**Text**
-- Opening Marker --

Four years ago, I wrote an article entitled 5 Predictions for the Future of Telematics in which I tried to think about how telematics technology would evolve and impact equipment management in the construction industry. In broad strokes, my thesis at the time was centered around there being major improvements in (i) data acquisition (more data from more assets), (ii) data accessibility (data available real time from within a web application or through a mobile app), and (iii) data presentation and interpretation (information presented in a way that’s easier to understand and take action on).
Looking back, it’s amazing to see how much progress the industry has made. Here’s a list of some of the more noteworthy shifts that have taken place:
While it’s exciting to reflect on how far the industry has come, there’s still a lot more work to be done and the innovation pipeline remains strong. Below are five specific themes and trends that should continue to develop throughout 2021 in the construction telematics space.

-- Closing Marker --

**Exercise set**
[a] Update the passage of the telematics article that opens with the words containing "Four years ago, I" and closes with "take action on).", putting "building trades" in place of "construction industry".
[b] Take the telematics article further, picking up after its last sentence.
The entries are material separate from the telematics article.

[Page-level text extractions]
-- Opening Marker --

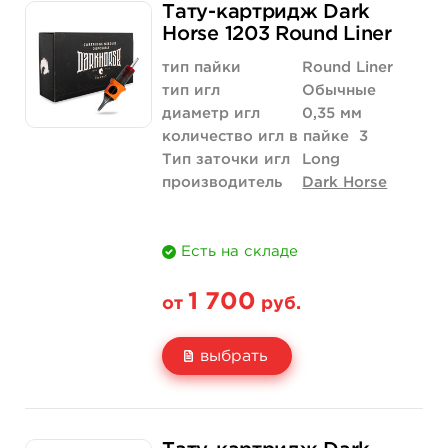
Тату-картридж Dark
Цена
2 040 руб.
Horse 1203 Round Liner
Количество
купить
тип пайки
Round Liner
тип игл
Обычные
диаметр игл
0,35 мм
количество игл в пайке
3
Тип заточки игл
Long
производитель
Dark Horse
Есть на складе
1 700
от
руб.
выбрать
Свойство
20 шт (коробка)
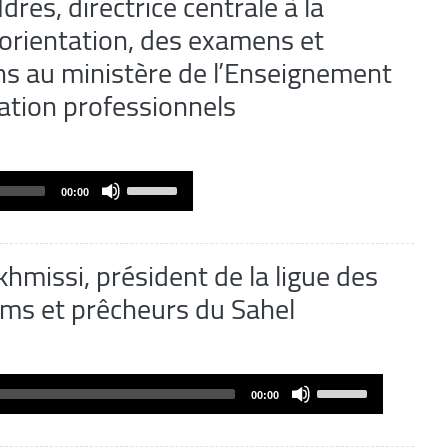
res, directrice centrale à la
to
l’orientation, des examens et
increase
s au ministère de l’Enseignement
or
decrease
ation professionnels
volume.
Use
00:00
Up/Down
Arrow
keys
hmissi, président de la ligue des
to
ms et prêcheurs du Sahel
increase
or
decrease
volume.
Use
00:00
Up/Down
Arrow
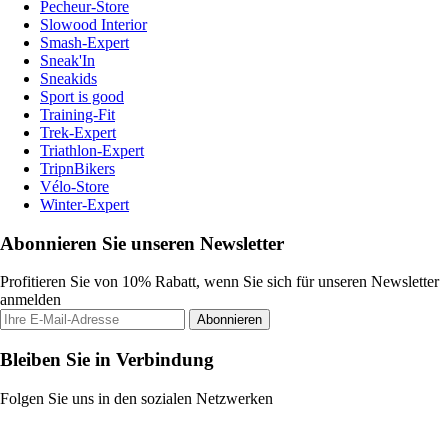
Pecheur-Store
Slowood Interior
Smash-Expert
Sneak'In
Sneakids
Sport is good
Training-Fit
Trek-Expert
Triathlon-Expert
TripnBikers
Vélo-Store
Winter-Expert
Abonnieren Sie unseren Newsletter
Profitieren Sie von 10% Rabatt, wenn Sie sich für unseren Newsletter
anmelden
Abonnieren
Bleiben Sie in Verbindung
Folgen Sie uns in den sozialen Netzwerken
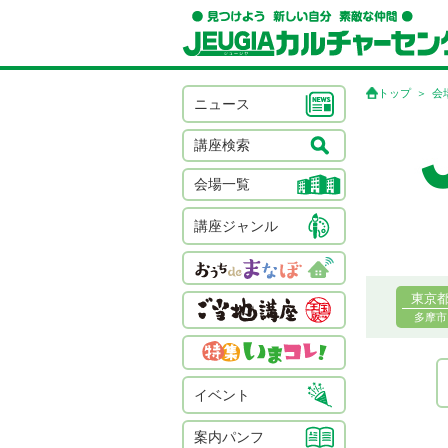
トップ
会
ニュース
講座検索
会場一覧
講座ジャンル
東京
多摩市
イベント
案内パンフ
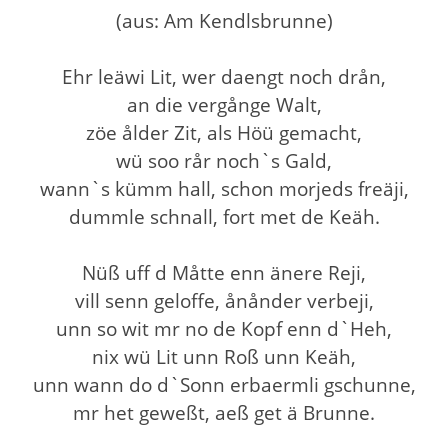
(aus: Am Kendlsbrunne)
Ehr leäwi Lit, wer daengt noch drån,
an die vergånge Walt,
zöe ålder Zit, als Höü gemacht,
wü soo rår noch`s Gald,
wann`s kümm hall, schon morjeds freäji,
dummle schnall, fort met de Keäh.
Nüß uff d Måtte enn änere Reji,
vill senn geloffe, ånånder verbeji,
unn so wit mr no de Kopf enn d`Heh,
nix wü Lit unn Roß unn Keäh,
unn wann do d`Sonn erbaermli gschunne,
mr het geweßt, aeß get ä Brunne.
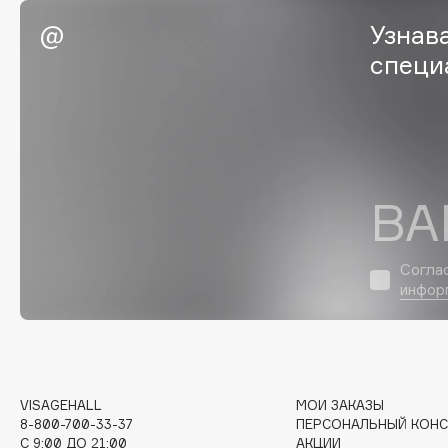
EGIA
EpilProfi
Узнав
Eigshow
Erborian
специ
Elemis
Essence
Elian Russia
Essential Parfums Paris
Elie Saab
Estrâde
ВА
F
Согла
FANE
Flipper
инфор
Farmstay
FLOEMA
Felce Azzurra
Floraïku
Fillerina
Forlle'd
ЭКСКЛЮЗИВ
Fiona Franchimon
VISAGEHALL
МОИ ЗАКАЗЫ
8-800-700-33-37
ПЕРСОНАЛЬНЫЙ КОНС
C 9:00 ДО 21:00
АКЦИИ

-- Closing Marker --

**Answers to the problems**
[a]
Four years ago, I wrote an article entitled 5 Predictions for the Future of Telematics in which I tried to think about how telematics technology would evolve and impact equipment management in the building trades. In broad strokes, my thesis at the time was centered around there being major improvements in (i) data acquisition (more data from more assets), (ii) data accessibility (data available real time from within a web application or through a mobile app), and (iii) data presentation and interpretation (information presented in a way that’s easier to understand and take action on).

[b]
Interoperability and data portability will continue to be unlocked as solution providers in the industry continue to shift away from a walled garden approach to more of a customer-centric model. Customers want to be able aggregate all their telematics data across their mixed fleets in one spot and data standards delivered by organizations such as the AEMP are making this possible. For example, Tenna (a leading mixed fleet telematics and equipment management platform) is capable of ingesting data from any platform through APIs.
One of the biggest challenges for the adoption of telematics by smaller fleets has been the fact that tracking machines is not much of a problem if you only have 5-10 pieces of equipment. It was much harder to get a return on investment and many small fleet owners decided to take a wait and see approach. In 2021 however, we now live in a world where everything we own is connected. From the car you drive to the 20 different smart devices you have around the house, connectivity is ubiquitous and people are more accustomed to checking their phone to see what’s going on with their devices and assets. While a small fleet owner might always know where their Cat 320 excavator is located, they’ll still want to be able to remotely view key pieces of data such as fuel levels, fault codes, and upcoming required maintenance. In many respects, connectivity is becoming another feature of the machines.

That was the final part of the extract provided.